Em 10 meses, três pessoas da mesma família morreram vítimas do novo coronavírus. Os óbitos foram de uma mãe e dois filhos. Em janeiro, o policial rodoviário federal Peregrino José de Lima, de 53 anos, irmão mais velho de Sérgio Silveira, também morreu vítima da doença. Em maio do ano passado, a matriarca da família, Josefa Silveira de Lima morreu aos 81 anos.

“O Sérgio era um irmão muito atencioso, era carrancudo, não era de muito sorriso, mas o coração dele era gigante, paizão, inclusive, minha filha mais nova só chama ele de pai Sérgio. Ele gostava de cozinhar, teve uma padaria, confeitava um bolo como ninguém, depois passou no concurso do Iapen, era a vida dele, adorava fazer o que fazia. Generoso ao extremo”, relembra a imã Silzete Lima.

‘Tentando se reinventar’

Um homem religioso, Silveira era católico, de muita fé, como toda família que se agarra nesta esperança para superar as perdas dos últimos meses.

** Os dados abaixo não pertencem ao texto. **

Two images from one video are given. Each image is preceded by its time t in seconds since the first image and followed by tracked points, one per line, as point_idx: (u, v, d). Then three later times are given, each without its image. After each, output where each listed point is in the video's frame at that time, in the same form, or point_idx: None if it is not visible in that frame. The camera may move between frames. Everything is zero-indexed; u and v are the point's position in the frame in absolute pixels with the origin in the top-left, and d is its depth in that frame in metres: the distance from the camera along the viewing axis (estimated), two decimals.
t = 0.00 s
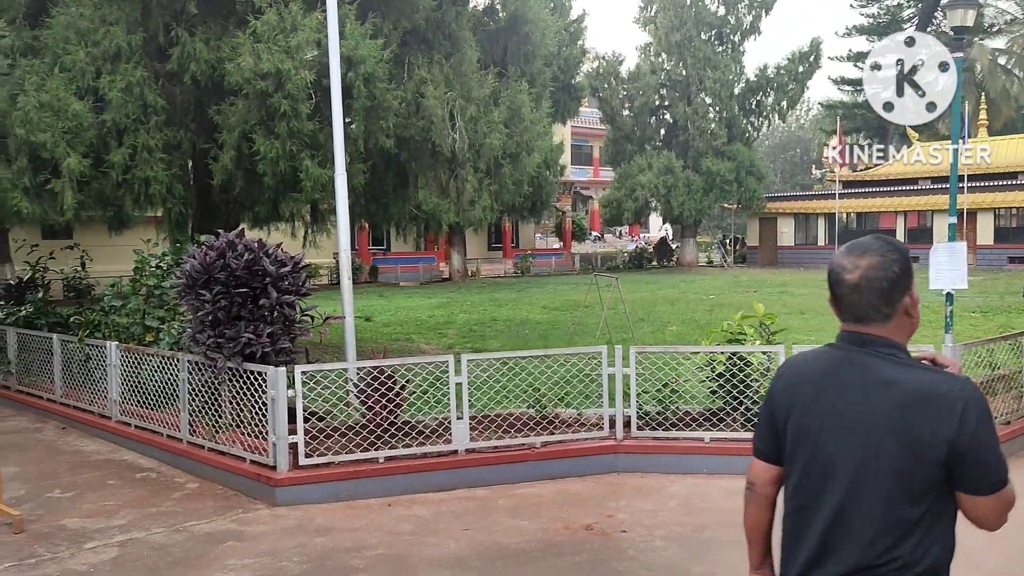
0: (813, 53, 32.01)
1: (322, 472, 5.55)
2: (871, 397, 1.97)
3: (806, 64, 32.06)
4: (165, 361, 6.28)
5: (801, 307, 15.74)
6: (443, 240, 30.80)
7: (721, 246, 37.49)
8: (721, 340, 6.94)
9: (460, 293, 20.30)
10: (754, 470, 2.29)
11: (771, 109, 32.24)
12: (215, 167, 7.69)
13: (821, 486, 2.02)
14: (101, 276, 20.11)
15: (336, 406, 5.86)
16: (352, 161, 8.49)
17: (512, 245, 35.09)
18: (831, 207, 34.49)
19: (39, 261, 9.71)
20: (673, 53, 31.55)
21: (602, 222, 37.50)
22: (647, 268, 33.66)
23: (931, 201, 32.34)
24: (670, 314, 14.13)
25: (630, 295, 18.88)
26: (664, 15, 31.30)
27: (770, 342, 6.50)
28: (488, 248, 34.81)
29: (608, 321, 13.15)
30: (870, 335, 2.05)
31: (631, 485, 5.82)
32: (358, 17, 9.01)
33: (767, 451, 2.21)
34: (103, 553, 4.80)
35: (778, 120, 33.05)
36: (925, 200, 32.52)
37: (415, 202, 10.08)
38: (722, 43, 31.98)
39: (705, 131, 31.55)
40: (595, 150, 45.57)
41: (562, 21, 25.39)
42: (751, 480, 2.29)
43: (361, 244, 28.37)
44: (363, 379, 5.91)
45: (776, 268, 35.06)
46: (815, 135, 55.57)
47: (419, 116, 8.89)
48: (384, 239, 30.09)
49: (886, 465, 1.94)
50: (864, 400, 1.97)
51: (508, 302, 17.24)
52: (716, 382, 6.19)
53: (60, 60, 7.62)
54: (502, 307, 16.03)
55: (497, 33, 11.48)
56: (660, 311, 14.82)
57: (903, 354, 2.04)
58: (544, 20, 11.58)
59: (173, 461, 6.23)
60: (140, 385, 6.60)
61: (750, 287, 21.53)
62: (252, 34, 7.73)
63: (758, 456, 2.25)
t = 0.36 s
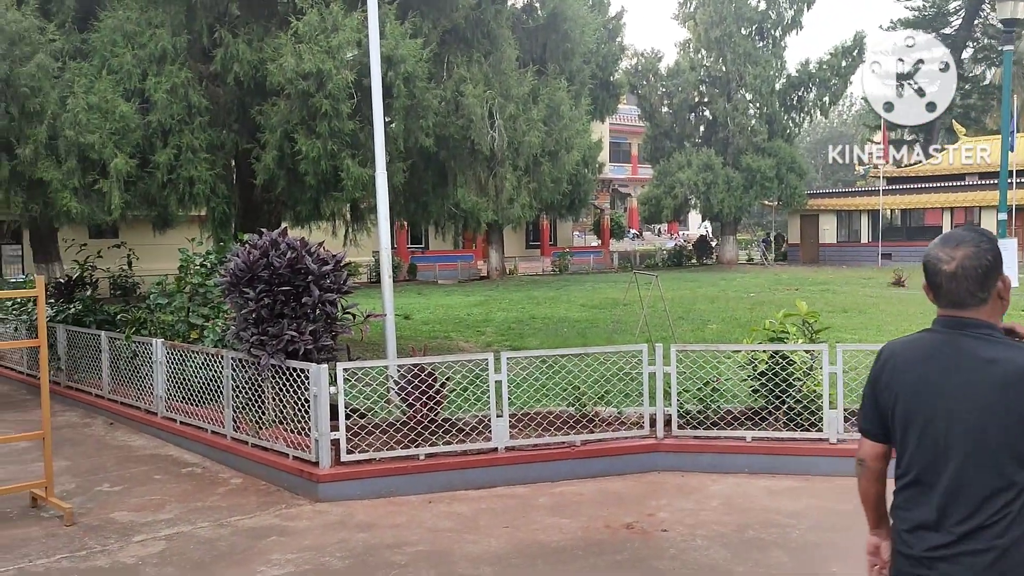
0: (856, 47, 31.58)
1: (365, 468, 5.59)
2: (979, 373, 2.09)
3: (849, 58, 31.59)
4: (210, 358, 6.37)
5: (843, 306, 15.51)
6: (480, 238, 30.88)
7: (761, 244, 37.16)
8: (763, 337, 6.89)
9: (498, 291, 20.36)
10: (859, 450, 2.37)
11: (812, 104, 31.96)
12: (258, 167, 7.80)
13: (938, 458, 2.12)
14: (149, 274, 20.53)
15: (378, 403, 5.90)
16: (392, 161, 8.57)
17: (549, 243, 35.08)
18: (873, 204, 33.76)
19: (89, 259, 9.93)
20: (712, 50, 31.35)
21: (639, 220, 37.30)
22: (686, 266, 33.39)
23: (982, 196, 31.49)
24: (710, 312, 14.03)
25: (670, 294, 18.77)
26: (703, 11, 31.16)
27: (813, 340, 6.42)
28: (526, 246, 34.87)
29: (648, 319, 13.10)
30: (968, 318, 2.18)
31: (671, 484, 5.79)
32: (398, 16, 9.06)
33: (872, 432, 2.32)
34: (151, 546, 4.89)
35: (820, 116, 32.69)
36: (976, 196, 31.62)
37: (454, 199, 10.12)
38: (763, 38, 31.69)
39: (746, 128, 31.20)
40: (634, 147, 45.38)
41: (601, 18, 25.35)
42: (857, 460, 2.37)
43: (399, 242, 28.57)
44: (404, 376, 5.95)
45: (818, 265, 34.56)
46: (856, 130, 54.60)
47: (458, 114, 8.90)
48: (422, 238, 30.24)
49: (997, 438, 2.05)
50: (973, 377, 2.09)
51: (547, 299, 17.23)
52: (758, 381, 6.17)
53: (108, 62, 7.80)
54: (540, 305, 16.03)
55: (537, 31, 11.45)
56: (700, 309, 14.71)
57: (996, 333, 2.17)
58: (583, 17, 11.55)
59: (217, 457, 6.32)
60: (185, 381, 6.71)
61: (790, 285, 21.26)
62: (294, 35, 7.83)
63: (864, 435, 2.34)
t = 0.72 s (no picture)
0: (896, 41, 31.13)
1: (401, 465, 5.62)
2: None
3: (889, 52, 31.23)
4: (248, 356, 6.45)
5: (883, 303, 15.26)
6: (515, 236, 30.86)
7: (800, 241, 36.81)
8: (801, 336, 6.80)
9: (532, 289, 20.33)
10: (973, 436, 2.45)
11: (851, 99, 31.55)
12: (295, 167, 7.89)
13: None
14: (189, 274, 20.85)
15: (413, 401, 5.94)
16: (427, 159, 8.62)
17: (584, 241, 34.99)
18: (914, 199, 33.09)
19: (129, 259, 10.10)
20: (748, 45, 31.08)
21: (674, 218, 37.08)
22: (722, 263, 33.11)
23: None
24: (748, 310, 13.88)
25: (707, 291, 18.63)
26: (739, 6, 30.91)
27: (851, 339, 6.33)
28: (560, 244, 34.82)
29: (684, 317, 13.01)
30: None
31: (708, 483, 5.74)
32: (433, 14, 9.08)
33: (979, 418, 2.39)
34: (191, 541, 4.95)
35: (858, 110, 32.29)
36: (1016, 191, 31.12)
37: (488, 197, 10.14)
38: (800, 33, 31.34)
39: (783, 123, 30.84)
40: (669, 144, 45.11)
41: (636, 15, 25.23)
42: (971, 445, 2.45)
43: (434, 240, 28.70)
44: (439, 374, 5.96)
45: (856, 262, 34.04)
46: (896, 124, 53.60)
47: (493, 112, 8.90)
48: (457, 236, 30.36)
49: None
50: None
51: (582, 297, 17.18)
52: (796, 380, 6.11)
53: (148, 64, 7.92)
54: (575, 303, 15.99)
55: (571, 28, 11.39)
56: (738, 307, 14.56)
57: None
58: (618, 13, 11.46)
59: (255, 453, 6.40)
60: (223, 379, 6.80)
61: (829, 283, 20.95)
62: (329, 35, 7.89)
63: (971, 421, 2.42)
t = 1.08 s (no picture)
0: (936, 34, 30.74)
1: (437, 463, 5.64)
2: None
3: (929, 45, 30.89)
4: (285, 354, 6.52)
5: (923, 301, 15.00)
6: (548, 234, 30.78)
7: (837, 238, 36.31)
8: (838, 335, 6.73)
9: (565, 287, 20.32)
10: None
11: (888, 93, 31.22)
12: (330, 166, 7.97)
13: None
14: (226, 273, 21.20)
15: (448, 399, 5.98)
16: (461, 158, 8.65)
17: (618, 239, 34.85)
18: (954, 194, 32.69)
19: (168, 258, 10.26)
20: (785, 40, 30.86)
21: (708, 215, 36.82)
22: (757, 260, 32.79)
23: None
24: (783, 308, 13.74)
25: (743, 289, 18.46)
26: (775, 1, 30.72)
27: (891, 337, 6.24)
28: (594, 242, 34.76)
29: (720, 315, 12.91)
30: None
31: (745, 483, 5.70)
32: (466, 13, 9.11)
33: None
34: (230, 537, 5.02)
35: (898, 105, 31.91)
36: None
37: (522, 195, 10.15)
38: (837, 27, 30.85)
39: (819, 119, 30.50)
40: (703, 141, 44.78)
41: (672, 10, 25.10)
42: None
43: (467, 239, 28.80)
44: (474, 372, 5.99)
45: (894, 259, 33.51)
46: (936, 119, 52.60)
47: (526, 110, 8.91)
48: (490, 234, 30.42)
49: None
50: None
51: (616, 295, 17.12)
52: (833, 379, 6.05)
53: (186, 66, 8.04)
54: (609, 301, 15.92)
55: (606, 25, 11.33)
56: (773, 305, 14.40)
57: None
58: (651, 9, 11.40)
59: (293, 450, 6.47)
60: (260, 377, 6.88)
61: (867, 280, 20.62)
62: (364, 35, 7.96)
63: None
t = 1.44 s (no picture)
0: (975, 26, 30.24)
1: (469, 460, 5.65)
2: None
3: (968, 37, 30.42)
4: (319, 350, 6.57)
5: (964, 298, 14.72)
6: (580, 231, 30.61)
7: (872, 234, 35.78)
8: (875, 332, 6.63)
9: (598, 284, 20.24)
10: None
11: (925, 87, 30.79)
12: (363, 164, 8.02)
13: None
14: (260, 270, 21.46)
15: (480, 395, 5.99)
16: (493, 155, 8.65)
17: (650, 236, 34.61)
18: (994, 188, 31.89)
19: (203, 256, 10.38)
20: (820, 33, 30.62)
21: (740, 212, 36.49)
22: (792, 257, 32.41)
23: None
24: (819, 305, 13.57)
25: (777, 286, 18.27)
26: None
27: (930, 334, 6.14)
28: (626, 239, 34.60)
29: (753, 312, 12.79)
30: None
31: (780, 481, 5.64)
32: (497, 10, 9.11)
33: None
34: (265, 531, 5.07)
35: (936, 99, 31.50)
36: None
37: (553, 192, 10.13)
38: (874, 20, 30.56)
39: (855, 113, 30.27)
40: (736, 137, 44.40)
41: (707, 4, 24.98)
42: None
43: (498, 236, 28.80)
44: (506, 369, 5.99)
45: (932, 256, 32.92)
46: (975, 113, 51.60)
47: (558, 107, 8.87)
48: (521, 232, 30.40)
49: None
50: None
51: (649, 293, 17.02)
52: (870, 376, 5.98)
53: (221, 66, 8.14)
54: (641, 298, 15.85)
55: (638, 20, 11.23)
56: (808, 302, 14.23)
57: None
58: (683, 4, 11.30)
59: (326, 446, 6.51)
60: (294, 373, 6.94)
61: (904, 277, 20.29)
62: (396, 33, 7.99)
63: None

“Foram três quedas, uma atrás da outra. Hoje pela manhã fomos dar a notícia para o meu pai, porque quando ele faleceu, meu pai estava dormindo. A gente está tentando se reinventar, todo mundo com medo. Se antes a gente já tinha medo, agora redobrou, ninguém sai das suas casas. E entramos mais em oração, nessa hora, para tentar entender a situação”, fala.

Silveira foi enterrado nesta segunda-feira (1) perto da mãe e do irmão mais velho. Ele foi homenageado pelos colegas de trabalho, que fizeram um cortejo até o cemitério. o Corpo foi levado no carro do Corpo de Bombeiros.

Mas, mesmo em meio a dor, a família se agarra à fé e coragem do patriarca que aconselha que eles devem superar.

“Sereno, baixou a cabeça e disse: ‘olha, a gente não veio pra cá, para viver a vida inteira e quando o pai chama, a gente não pode questionar. Já é meu segundo filho, foi minha Zefinha, mas vou ter que superar.’ Ele pede para a gente superar porque são os desígnios de Deus e a gente não pode ir contra”, relembra Silzete sobre o conselho do pai.